Task objective =>
Write out the data again word for word, from its first line through the line with "Rank the categories".

*** Supplied records Section Begins ***

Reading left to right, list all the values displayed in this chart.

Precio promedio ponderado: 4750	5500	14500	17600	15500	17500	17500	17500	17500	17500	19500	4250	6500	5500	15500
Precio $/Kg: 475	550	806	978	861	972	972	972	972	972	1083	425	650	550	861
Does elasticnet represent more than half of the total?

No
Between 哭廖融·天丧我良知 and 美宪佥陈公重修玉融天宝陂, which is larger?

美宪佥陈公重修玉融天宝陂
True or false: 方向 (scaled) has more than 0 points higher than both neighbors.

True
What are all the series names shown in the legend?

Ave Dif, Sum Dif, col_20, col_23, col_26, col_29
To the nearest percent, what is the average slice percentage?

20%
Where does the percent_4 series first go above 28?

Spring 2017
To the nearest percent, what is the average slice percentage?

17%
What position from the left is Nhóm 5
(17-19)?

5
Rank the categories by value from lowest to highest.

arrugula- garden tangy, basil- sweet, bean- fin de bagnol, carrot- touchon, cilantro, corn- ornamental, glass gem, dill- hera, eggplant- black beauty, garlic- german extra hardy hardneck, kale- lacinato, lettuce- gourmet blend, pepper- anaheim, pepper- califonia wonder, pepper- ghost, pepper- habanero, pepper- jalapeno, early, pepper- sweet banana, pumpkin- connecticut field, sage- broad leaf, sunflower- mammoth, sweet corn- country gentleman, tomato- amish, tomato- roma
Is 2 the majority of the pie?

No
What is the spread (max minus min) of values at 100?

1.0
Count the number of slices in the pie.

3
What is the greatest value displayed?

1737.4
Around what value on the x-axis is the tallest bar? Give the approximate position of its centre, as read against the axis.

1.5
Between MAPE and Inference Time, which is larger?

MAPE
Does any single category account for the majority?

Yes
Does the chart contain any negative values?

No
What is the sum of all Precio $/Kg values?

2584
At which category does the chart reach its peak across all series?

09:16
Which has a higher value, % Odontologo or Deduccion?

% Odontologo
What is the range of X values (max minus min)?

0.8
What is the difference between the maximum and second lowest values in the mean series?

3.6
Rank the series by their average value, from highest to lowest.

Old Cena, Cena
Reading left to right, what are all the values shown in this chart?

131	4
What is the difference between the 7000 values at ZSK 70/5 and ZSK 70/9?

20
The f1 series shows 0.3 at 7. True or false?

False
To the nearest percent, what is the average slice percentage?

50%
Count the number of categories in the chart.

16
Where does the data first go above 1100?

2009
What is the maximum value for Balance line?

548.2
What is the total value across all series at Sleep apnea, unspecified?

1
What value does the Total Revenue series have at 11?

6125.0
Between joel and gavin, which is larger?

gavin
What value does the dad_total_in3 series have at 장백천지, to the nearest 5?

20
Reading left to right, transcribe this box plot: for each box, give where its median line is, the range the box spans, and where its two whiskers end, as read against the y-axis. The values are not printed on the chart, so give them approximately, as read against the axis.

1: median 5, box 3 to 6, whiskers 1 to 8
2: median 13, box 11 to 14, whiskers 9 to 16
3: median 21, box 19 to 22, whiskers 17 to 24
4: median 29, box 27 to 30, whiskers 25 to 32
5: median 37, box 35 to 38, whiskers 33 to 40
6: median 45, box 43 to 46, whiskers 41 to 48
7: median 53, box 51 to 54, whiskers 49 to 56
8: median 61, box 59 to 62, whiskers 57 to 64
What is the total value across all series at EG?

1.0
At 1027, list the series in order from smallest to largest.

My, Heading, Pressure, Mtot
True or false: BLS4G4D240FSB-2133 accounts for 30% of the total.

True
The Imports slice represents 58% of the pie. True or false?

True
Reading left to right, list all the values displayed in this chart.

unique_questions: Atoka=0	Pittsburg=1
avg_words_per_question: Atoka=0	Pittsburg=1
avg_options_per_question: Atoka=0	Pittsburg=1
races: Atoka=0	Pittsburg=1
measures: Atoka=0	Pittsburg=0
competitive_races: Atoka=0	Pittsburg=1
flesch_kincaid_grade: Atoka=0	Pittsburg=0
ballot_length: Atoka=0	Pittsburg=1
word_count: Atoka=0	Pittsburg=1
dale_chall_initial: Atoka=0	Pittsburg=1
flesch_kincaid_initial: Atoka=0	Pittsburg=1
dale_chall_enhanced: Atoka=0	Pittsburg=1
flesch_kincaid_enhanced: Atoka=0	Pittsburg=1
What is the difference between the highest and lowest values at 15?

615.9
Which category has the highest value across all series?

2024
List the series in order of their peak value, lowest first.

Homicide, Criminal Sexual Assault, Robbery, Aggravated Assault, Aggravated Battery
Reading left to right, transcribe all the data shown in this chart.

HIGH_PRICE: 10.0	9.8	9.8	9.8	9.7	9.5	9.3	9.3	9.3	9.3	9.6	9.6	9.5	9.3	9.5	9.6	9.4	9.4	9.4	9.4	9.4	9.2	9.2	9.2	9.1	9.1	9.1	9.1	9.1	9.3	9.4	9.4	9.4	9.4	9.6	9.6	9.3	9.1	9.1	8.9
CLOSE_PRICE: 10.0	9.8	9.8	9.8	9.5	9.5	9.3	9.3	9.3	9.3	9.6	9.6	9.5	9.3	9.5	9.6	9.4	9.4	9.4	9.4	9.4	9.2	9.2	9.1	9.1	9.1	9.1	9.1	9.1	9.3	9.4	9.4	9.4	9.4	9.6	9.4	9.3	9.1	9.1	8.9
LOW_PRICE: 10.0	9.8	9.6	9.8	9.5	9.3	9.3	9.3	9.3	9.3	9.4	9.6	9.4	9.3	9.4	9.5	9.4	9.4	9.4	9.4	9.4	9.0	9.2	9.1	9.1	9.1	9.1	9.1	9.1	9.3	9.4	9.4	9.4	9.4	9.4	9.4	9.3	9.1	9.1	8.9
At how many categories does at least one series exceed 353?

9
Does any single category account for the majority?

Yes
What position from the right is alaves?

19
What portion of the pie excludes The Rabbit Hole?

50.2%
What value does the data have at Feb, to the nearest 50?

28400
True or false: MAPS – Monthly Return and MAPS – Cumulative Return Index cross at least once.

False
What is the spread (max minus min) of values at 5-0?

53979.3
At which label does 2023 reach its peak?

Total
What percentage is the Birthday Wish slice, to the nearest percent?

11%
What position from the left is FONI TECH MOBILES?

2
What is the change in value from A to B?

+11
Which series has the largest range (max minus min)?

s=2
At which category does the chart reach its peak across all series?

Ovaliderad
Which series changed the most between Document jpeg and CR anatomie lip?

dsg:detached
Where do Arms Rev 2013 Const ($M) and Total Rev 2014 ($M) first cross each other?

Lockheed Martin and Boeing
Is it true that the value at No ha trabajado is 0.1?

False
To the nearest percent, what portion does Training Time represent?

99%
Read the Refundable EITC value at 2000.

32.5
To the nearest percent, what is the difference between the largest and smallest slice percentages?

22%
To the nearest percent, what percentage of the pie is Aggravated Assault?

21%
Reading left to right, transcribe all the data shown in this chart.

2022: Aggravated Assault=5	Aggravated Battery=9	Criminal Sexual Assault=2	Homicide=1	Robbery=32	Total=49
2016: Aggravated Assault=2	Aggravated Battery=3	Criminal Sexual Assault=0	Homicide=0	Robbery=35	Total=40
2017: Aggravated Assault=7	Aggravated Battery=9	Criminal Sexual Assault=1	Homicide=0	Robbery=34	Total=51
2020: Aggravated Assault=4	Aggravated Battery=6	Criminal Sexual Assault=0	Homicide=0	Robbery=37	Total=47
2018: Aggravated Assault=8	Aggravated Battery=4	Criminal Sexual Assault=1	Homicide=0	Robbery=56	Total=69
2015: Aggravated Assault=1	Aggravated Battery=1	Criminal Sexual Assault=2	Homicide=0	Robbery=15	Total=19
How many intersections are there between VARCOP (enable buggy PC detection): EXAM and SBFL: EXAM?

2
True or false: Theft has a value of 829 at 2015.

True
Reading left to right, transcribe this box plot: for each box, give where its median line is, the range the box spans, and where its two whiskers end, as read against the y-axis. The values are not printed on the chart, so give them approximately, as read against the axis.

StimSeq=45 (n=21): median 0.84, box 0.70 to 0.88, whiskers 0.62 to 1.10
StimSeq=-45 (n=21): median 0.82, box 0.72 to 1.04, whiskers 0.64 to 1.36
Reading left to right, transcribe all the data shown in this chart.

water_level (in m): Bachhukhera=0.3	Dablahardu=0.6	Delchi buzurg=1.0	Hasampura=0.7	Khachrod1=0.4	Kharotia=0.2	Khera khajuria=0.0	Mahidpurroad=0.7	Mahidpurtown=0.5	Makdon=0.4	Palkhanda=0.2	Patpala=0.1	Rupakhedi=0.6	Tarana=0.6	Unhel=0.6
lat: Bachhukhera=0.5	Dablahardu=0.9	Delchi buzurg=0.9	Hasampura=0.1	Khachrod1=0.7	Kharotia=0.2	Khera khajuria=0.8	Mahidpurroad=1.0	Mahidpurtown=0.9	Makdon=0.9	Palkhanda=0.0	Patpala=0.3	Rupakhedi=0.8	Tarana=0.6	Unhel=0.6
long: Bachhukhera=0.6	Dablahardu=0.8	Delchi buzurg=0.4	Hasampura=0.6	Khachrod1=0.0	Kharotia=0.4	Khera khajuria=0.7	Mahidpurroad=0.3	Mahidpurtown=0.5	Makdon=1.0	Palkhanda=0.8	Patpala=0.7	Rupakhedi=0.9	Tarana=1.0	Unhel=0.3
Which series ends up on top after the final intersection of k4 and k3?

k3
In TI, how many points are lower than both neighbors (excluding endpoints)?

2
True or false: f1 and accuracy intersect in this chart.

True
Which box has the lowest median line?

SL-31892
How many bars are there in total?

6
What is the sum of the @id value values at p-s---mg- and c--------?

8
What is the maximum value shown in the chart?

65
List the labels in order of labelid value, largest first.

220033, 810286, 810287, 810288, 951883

*** Supplied records Section Ends ***

Expected output =>
Reading left to right, list all the values displayed in this chart.

Precio promedio ponderado: 4750	5500	14500	17600	15500	17500	17500	17500	17500	17500	19500	4250	6500	5500	15500
Precio $/Kg: 475	550	806	978	861	972	972	972	972	972	1083	425	650	550	861
Does elasticnet represent more than half of the total?

No
Between 哭廖融·天丧我良知 and 美宪佥陈公重修玉融天宝陂, which is larger?

美宪佥陈公重修玉融天宝陂
True or false: 方向 (scaled) has more than 0 points higher than both neighbors.

True
What are all the series names shown in the legend?

Ave Dif, Sum Dif, col_20, col_23, col_26, col_29
To the nearest percent, what is the average slice percentage?

20%
Where does the percent_4 series first go above 28?

Spring 2017
To the nearest percent, what is the average slice percentage?

17%
What position from the left is Nhóm 5
(17-19)?

5
Rank the categories by value from lowest to highest.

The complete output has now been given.